# reliable home backup generator?



## bobw (Nov 30, 2013)

do they exist?

I have a nightmare 3 years with my 8K Generac guardian generator. I will summarize that every part of that generator, except the housing, has been replaced either as part of a recall or failure. Today it is not running because the new engine burns oil so badly that it consumes most of the oil in one 10 minute weekly test exercise.

All I want, at whatever cost, is a reliable automatic generator that will power up the very basics: water pump, refrigerator, furnace, and maybe a luxury light or two. I want it to work reliably as I live 3000 miles from this home/cabin.

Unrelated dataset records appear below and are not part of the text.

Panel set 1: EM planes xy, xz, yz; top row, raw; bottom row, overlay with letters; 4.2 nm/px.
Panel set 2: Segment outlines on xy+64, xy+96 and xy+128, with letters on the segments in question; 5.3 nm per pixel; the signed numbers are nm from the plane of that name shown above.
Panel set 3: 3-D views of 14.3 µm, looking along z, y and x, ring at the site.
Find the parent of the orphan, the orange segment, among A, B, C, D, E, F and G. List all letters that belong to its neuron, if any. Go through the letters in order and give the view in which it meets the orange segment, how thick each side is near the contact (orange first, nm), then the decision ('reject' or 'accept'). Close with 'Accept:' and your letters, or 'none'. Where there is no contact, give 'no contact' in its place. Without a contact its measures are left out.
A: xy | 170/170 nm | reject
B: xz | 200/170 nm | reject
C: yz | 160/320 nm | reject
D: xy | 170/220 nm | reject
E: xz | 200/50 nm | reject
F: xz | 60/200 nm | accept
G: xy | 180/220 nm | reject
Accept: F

The fuel is propane. I'd be willing to go with a Honda type generator if I can connect to propane and avoid the clogged carburetor problems seen with gasoline.

Do these generators exist? Maybe I am naive having owned cars that run for 150+K miles without any major problems and I can't imagine why generators can't be at least as reliable ...


----------



## Robert Coats (Nov 10, 2011)

bobw said:


> The fuel is propane. I'd be willing to go with a Honda type generator if I can connect to propane and avoid the clogged carburetor problems seen with gasoline.
> 
> Do these generators exist? Maybe I am naive having owned cars that run for 150+K miles without any major problems and I can't imagine why generators can't be at least as reliable ...


I can tell you Honda does not make any propane-fueled generators. All current Honda models are unleaded gasoline only. All Honda generator models are "portable" and not intended for fixed installation use.


----------



## closenough (Nov 8, 2012)

If I were going the standby route this Honda powered Winco would be on the short list:

PSS12H


----------